Impaired or absent: Dyssenergic pattern, compulsory mass SynergiesWeak or does not exist, if nerves interrupted

 

Spinal cord:

It is a continuation of the medulla and channel runs within the spine extends itself from the foramen Magnum CONUS Medullaris (cone shaped) that roughly on the level which is the second vertebra.

Below the level of the second vertebra, is a collection of nerve similar to a horse’s tail the descents of spinal cord and is known as the Cauda Equina. This nerve from L2 S5 consists of. The length of the spinal cord is approximately 17 inches.

The passage for spinal spine is the spine of foramen surrounded and the bony structures of each individual vertebrae. The opening through which the spinal nerve end roots, the spinal canal is known as INTERVERTEBRAL FORAMEN. It is the superior vertebral notch of the vertebra below and the inferior vertebral notch of above vertebrae. This foramen is located on the side of the spine.

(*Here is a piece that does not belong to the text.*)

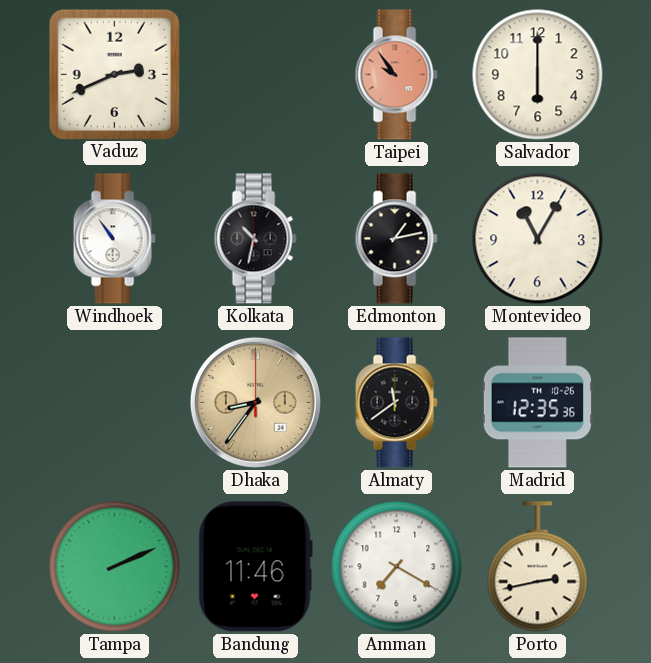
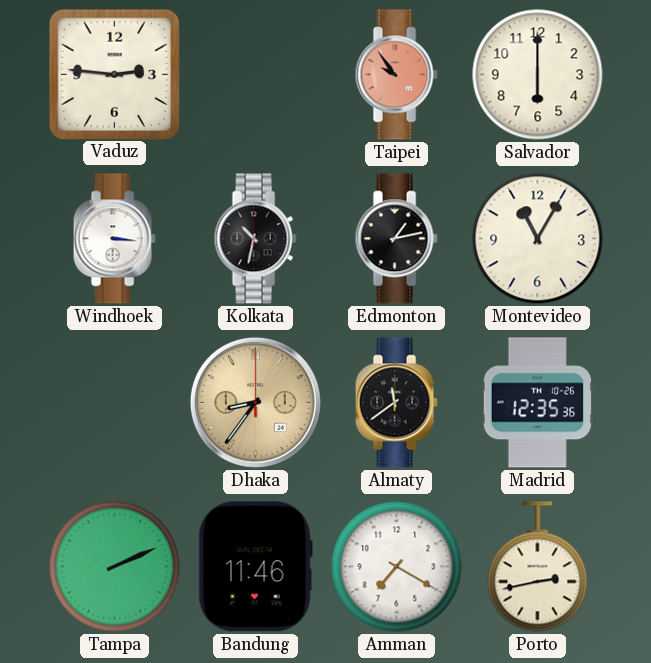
Vaduz: 2:41 -> 2:46
Windhoek: 10:54 -> 3:16
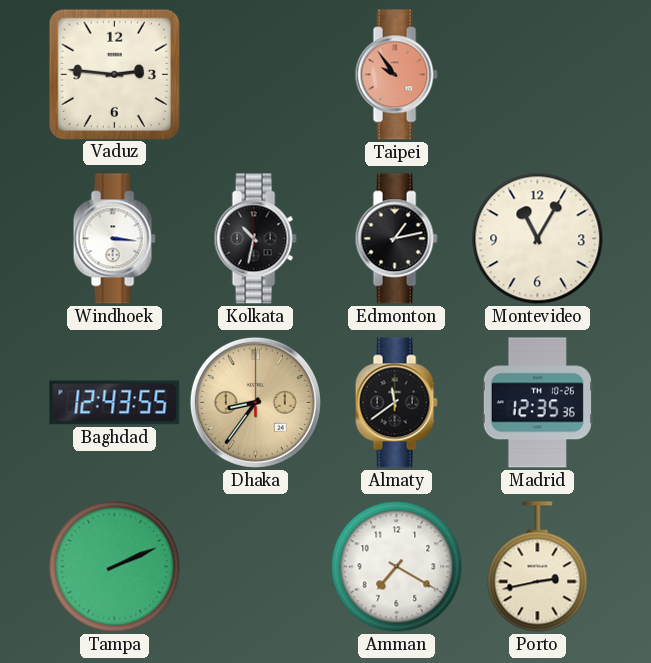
Salvador: 6:00 -> none
Baghdad: none -> 12:43
Bandung: 11:46 -> none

The cross sectional view of the spinal cord shows white substance on the periphery and grey matter in their centre. The grey matter in the middle of the spinal cord is shaped H-shaped or butterfly. The upper part of the rear Horn is the h and the lower part is the anterior horn cell. Motor impulses from the brain down the spinal cord through the anterior horn cell travel and out on the periphery of spinal nerves. During the sensory impulses from the periphery to the nerves travel, enter the spinal cord by the back Horn and then the string rises to the level of the brain.

The white matter of the spinal cord routes include ascending and descending (motor) fibre. All these pathways lead to certain types of pulse. The way that is of particular importance for the mušle control is is that CORTICOSPINAL tract. It runs from the engine of the cerebral cortex to the spinal cord and crossed at the bottom of the brain stem.

Engine are called neurons, that above this level synapse as top MOTORNEURONE and those who at or below the level of the anterior horn cell cells are called synapse lower MOTORNEURONE. If a violation/lesion between brain and the spinal cord i.e. proximal anterior horn cell, it is called or as a upper CYCLESMOTO NEURON LÄSIONconsidered. If injury or lesion between the anterior horn cells of the spinal cord and the peripheral part occurs, it as a lower MOTOR NEURON LÄSIONwill be considered.

Examples of upper motor neuron disease are cross-cutting disease, multiple sclerosis, Parkinson’s disease, CVA, etc.. Examples of lower motor neuron disease are polio, muscular dystrophy, myasthenia gravis and peripheral nerve injuries. In both cases the lower motor neuron or upper motor neuron lesion paralysis leads in the rule, but the clinical symptoms vary.